====== Information given ======
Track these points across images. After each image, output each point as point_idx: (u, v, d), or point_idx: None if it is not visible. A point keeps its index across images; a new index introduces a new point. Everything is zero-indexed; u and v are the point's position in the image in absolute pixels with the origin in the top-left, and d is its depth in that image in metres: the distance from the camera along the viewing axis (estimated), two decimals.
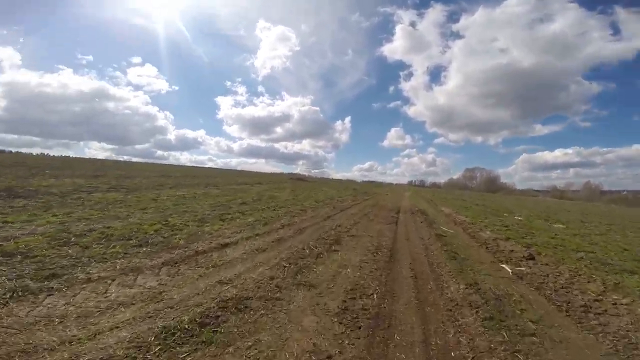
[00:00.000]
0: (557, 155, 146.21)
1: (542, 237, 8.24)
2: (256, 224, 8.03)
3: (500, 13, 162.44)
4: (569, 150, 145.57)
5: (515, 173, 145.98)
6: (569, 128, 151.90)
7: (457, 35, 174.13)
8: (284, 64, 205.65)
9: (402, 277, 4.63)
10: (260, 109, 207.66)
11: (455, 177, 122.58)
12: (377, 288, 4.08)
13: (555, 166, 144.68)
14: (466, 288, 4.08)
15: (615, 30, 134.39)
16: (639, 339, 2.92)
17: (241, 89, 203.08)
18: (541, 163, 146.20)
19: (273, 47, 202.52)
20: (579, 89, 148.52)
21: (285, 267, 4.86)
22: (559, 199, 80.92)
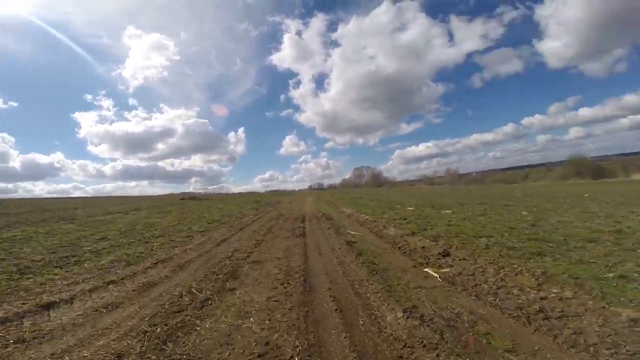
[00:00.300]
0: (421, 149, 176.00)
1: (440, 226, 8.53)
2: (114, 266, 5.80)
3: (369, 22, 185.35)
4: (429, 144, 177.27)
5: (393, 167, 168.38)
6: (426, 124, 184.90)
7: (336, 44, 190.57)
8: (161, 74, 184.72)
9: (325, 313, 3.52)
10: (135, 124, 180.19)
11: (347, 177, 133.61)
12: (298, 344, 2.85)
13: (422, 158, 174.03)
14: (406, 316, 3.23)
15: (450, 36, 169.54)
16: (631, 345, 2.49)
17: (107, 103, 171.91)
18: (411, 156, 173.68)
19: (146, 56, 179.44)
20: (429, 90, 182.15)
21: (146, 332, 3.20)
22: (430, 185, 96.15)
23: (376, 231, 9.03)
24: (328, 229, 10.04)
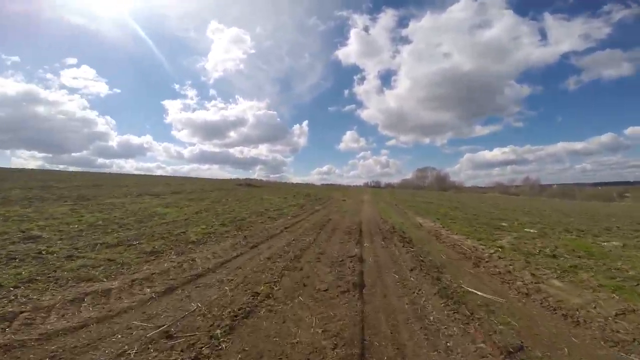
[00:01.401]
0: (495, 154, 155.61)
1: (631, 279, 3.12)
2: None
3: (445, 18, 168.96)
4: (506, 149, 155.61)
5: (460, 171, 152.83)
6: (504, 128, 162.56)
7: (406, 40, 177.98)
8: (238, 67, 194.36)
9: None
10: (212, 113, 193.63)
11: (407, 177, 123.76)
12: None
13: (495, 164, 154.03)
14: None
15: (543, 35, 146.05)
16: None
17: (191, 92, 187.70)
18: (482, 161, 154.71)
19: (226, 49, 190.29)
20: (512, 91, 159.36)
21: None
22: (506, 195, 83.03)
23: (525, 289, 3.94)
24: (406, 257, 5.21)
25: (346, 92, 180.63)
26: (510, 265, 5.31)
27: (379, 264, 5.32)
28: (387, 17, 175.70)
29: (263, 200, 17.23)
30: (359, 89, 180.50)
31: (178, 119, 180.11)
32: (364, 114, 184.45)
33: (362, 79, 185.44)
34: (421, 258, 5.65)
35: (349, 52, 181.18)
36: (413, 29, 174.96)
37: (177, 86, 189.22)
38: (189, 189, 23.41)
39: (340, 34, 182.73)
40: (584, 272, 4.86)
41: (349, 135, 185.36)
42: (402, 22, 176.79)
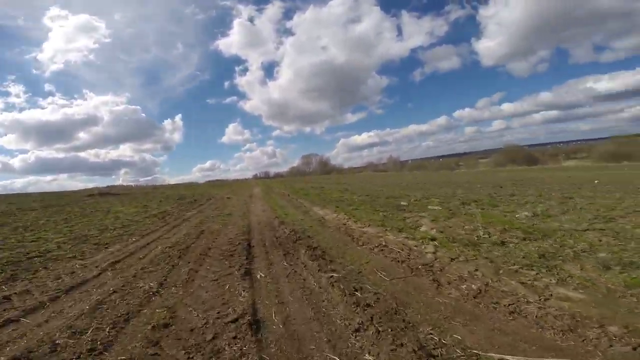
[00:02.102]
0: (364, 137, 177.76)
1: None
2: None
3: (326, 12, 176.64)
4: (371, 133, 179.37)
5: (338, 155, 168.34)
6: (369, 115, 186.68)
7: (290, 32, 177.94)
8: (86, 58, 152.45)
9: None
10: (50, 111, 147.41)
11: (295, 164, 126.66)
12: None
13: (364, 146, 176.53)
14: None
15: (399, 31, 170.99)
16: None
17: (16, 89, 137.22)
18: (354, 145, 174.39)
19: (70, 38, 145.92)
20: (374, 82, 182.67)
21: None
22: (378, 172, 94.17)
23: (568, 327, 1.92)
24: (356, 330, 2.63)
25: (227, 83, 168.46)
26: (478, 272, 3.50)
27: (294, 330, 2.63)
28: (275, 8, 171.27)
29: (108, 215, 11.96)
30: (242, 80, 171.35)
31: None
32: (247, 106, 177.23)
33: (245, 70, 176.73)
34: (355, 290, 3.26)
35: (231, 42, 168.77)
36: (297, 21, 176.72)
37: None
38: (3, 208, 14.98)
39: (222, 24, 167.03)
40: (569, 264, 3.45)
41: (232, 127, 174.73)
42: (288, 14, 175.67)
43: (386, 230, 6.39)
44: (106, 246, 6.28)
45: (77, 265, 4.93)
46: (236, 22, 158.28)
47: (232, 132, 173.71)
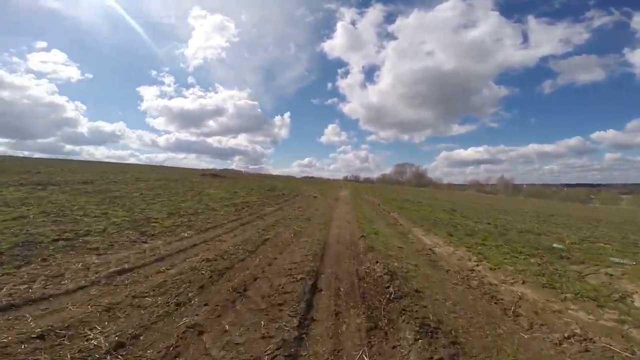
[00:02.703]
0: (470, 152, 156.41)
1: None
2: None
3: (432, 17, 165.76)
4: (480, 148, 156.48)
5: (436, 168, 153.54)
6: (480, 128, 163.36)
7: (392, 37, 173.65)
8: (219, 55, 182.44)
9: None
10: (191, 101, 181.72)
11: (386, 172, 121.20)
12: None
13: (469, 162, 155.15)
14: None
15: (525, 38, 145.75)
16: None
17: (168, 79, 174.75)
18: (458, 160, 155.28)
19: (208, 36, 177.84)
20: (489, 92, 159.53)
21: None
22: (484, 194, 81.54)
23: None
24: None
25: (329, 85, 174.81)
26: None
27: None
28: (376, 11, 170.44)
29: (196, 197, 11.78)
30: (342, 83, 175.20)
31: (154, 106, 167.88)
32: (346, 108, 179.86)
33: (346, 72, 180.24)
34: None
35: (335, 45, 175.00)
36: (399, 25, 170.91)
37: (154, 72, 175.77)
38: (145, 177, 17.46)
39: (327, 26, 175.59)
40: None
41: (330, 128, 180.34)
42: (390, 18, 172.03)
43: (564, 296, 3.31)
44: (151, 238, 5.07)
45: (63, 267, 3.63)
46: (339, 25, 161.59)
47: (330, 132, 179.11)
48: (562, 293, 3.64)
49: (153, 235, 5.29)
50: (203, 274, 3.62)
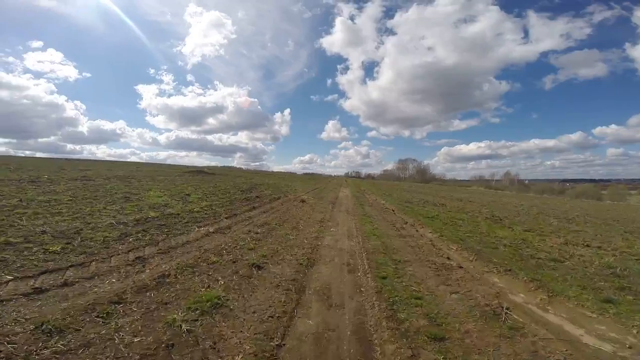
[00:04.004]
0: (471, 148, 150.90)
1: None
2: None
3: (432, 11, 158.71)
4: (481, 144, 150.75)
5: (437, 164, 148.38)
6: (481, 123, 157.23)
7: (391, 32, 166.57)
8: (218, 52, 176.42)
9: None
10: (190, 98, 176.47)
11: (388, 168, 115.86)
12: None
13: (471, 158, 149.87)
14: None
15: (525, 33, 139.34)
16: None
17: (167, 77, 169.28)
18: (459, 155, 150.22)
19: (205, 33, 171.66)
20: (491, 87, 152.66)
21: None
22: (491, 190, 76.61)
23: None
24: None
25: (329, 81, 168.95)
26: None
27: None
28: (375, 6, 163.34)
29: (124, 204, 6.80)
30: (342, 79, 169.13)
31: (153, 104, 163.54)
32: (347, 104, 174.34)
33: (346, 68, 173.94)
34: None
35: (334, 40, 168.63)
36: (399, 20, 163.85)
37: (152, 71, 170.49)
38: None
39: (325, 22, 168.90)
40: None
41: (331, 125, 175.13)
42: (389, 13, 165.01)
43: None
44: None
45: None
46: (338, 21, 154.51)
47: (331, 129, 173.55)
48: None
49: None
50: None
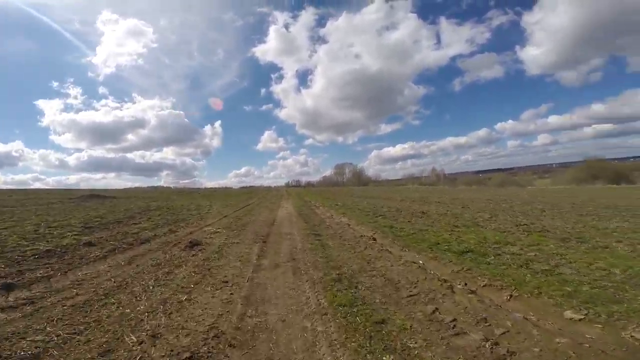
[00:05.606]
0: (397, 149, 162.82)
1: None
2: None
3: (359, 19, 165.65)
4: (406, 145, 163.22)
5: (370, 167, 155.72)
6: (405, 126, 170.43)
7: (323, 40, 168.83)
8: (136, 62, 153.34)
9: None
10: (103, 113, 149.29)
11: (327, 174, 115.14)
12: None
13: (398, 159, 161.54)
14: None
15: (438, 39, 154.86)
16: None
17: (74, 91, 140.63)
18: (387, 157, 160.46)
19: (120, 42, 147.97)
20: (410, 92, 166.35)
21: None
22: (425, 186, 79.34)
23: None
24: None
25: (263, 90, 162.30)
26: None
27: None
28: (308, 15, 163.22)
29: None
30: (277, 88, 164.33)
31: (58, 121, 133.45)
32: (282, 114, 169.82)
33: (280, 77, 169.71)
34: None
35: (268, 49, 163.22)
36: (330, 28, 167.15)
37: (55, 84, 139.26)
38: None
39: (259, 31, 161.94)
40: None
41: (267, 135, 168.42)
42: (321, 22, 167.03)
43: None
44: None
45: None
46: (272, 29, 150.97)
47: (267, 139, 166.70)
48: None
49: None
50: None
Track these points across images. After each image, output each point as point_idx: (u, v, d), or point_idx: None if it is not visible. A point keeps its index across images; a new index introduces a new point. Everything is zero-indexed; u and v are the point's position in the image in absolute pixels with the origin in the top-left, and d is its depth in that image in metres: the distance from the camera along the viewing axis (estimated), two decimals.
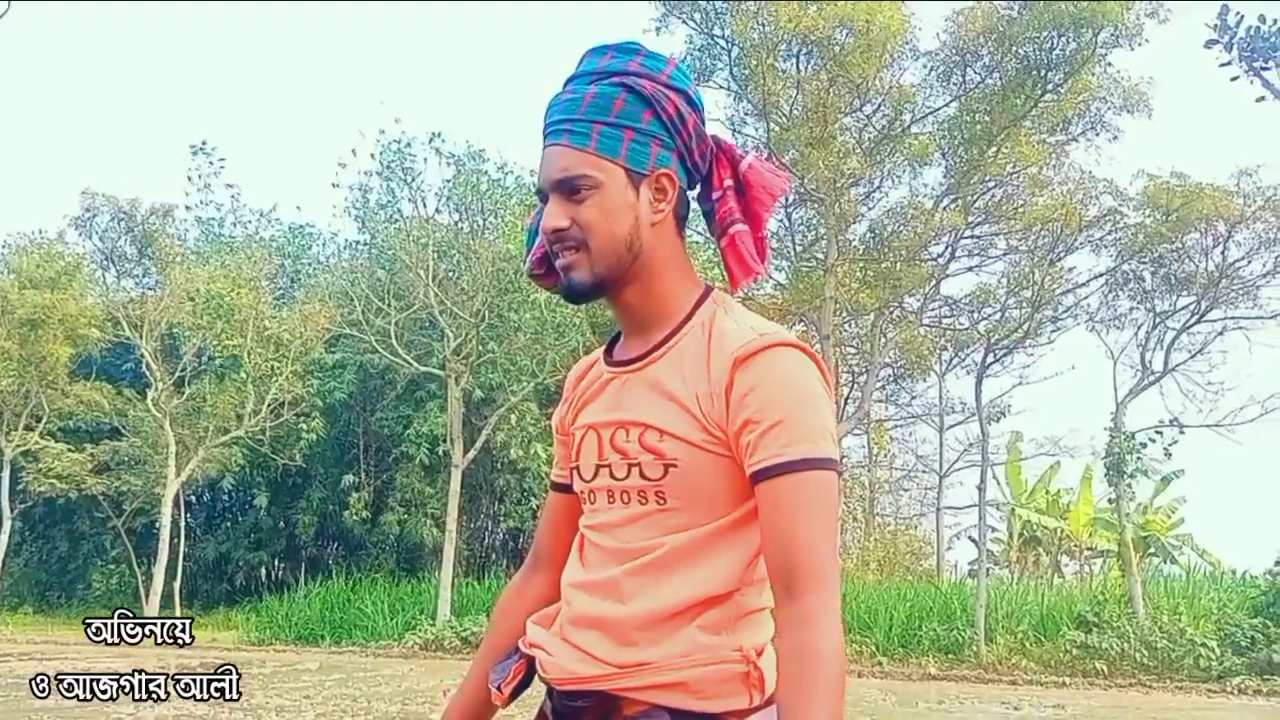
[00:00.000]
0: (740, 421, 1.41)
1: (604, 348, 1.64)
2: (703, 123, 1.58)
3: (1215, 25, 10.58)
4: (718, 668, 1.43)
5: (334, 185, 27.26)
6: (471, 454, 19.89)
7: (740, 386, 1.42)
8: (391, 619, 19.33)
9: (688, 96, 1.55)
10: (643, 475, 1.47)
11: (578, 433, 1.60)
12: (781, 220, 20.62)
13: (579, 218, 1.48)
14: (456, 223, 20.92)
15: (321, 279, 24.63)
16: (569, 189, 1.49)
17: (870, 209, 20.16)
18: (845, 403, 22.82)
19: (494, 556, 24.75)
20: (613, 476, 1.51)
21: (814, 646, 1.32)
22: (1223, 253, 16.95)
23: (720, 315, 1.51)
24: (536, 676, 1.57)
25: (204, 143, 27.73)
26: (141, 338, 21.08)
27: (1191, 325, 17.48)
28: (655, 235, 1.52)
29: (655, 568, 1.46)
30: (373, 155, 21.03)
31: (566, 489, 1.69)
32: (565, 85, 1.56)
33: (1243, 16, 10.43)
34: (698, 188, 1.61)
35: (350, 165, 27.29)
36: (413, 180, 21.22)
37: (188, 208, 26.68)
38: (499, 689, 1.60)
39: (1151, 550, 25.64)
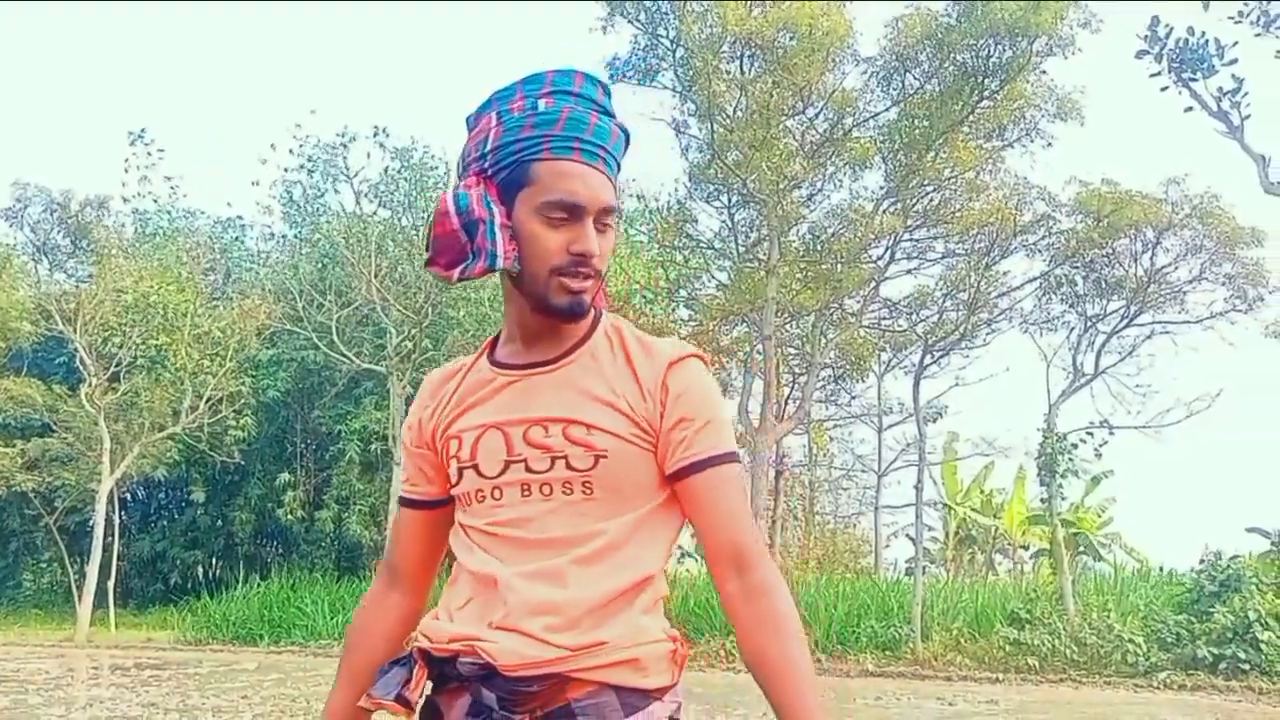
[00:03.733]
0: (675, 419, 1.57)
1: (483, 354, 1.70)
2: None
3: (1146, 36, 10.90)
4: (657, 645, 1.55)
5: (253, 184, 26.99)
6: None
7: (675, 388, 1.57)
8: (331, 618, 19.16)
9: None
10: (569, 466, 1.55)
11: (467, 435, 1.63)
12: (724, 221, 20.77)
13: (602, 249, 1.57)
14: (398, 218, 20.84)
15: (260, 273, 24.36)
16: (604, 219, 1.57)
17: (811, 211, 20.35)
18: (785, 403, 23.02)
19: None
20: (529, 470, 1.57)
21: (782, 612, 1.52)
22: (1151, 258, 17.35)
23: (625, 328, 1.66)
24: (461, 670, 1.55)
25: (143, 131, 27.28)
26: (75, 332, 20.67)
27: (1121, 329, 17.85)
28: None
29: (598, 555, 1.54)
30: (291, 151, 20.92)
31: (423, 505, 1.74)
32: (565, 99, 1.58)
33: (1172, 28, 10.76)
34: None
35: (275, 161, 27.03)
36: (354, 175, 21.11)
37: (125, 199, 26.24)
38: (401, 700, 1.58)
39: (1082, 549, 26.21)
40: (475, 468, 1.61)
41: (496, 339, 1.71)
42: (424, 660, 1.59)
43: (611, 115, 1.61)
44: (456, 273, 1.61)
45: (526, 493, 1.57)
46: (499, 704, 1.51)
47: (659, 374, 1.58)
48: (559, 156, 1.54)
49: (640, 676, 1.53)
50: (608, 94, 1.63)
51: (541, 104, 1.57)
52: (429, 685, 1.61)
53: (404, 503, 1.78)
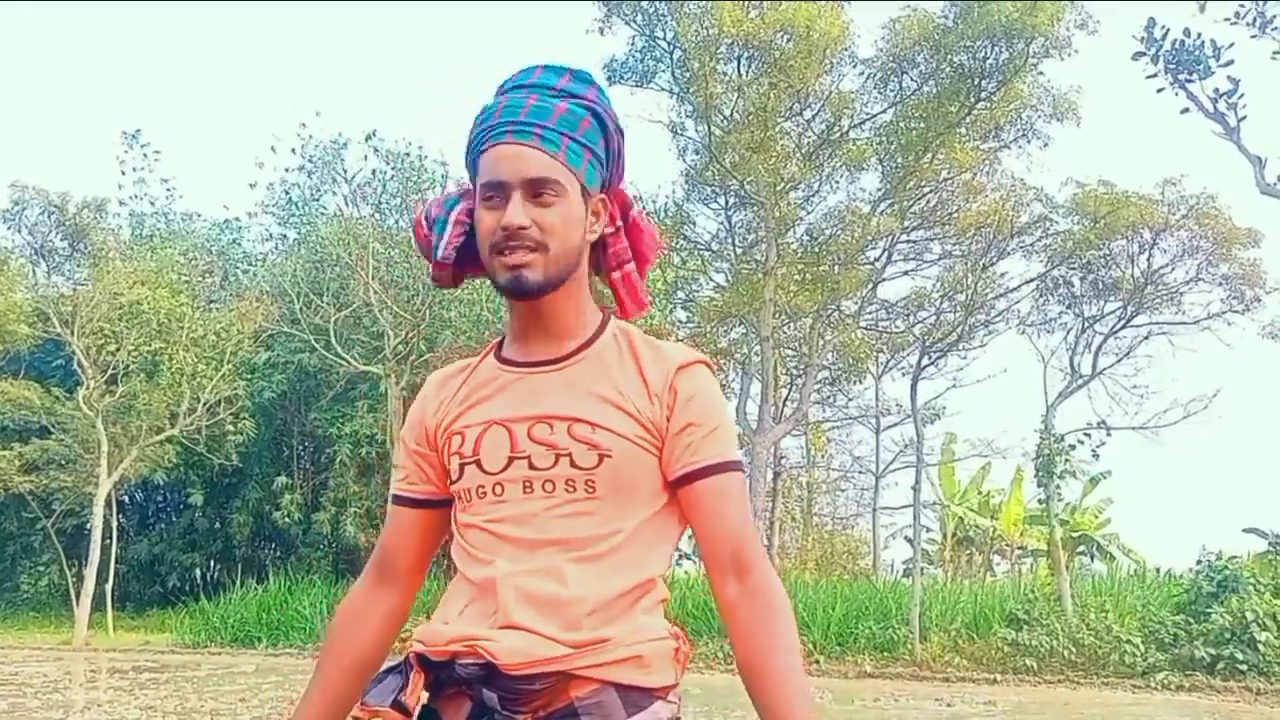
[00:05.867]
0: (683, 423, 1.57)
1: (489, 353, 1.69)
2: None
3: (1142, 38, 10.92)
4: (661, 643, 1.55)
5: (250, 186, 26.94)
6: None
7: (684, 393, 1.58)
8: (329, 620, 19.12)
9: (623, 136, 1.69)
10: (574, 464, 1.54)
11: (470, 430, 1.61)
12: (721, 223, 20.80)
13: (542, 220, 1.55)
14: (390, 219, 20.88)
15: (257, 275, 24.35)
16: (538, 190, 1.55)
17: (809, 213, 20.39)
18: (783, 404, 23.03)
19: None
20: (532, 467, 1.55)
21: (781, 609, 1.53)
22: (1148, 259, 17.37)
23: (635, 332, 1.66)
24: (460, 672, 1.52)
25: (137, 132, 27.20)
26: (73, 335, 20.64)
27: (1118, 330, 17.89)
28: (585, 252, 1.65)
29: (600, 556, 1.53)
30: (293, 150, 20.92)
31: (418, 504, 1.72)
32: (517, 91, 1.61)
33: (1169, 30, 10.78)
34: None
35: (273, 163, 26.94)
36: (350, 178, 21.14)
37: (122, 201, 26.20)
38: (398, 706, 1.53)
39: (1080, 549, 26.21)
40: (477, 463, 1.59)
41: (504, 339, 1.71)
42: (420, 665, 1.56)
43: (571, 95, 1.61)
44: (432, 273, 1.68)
======
- _How to complete this task_
From the top of the listing above, repeat each line exactly until you reach the line containing "22: (559, 199, 80.92)", and repeat that one too. Leave the pictures out.

- _Final answer_
Track these points across images. After each image, output each point as point_idx: (u, v, d), or point_idx: None if it is not visible. A point keeps its index across images; a new index introduces a new point. Everything is zero-indexed; u and v are the point's position in the image in absolute pixels with the origin in the top-left, and d is its depth in that image in metres: the distance from the camera along the viewing axis (estimated), two decimals.
[00:00.000]
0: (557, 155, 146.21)
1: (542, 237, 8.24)
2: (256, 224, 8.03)
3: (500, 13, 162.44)
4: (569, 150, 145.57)
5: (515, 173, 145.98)
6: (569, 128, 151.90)
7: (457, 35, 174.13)
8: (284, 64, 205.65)
9: (402, 277, 4.63)
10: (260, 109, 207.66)
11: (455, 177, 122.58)
12: (377, 288, 4.08)
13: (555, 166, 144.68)
14: (466, 288, 4.08)
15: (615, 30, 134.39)
16: (639, 339, 2.92)
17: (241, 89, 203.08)
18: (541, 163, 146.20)
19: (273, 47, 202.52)
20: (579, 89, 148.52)
21: (285, 267, 4.86)
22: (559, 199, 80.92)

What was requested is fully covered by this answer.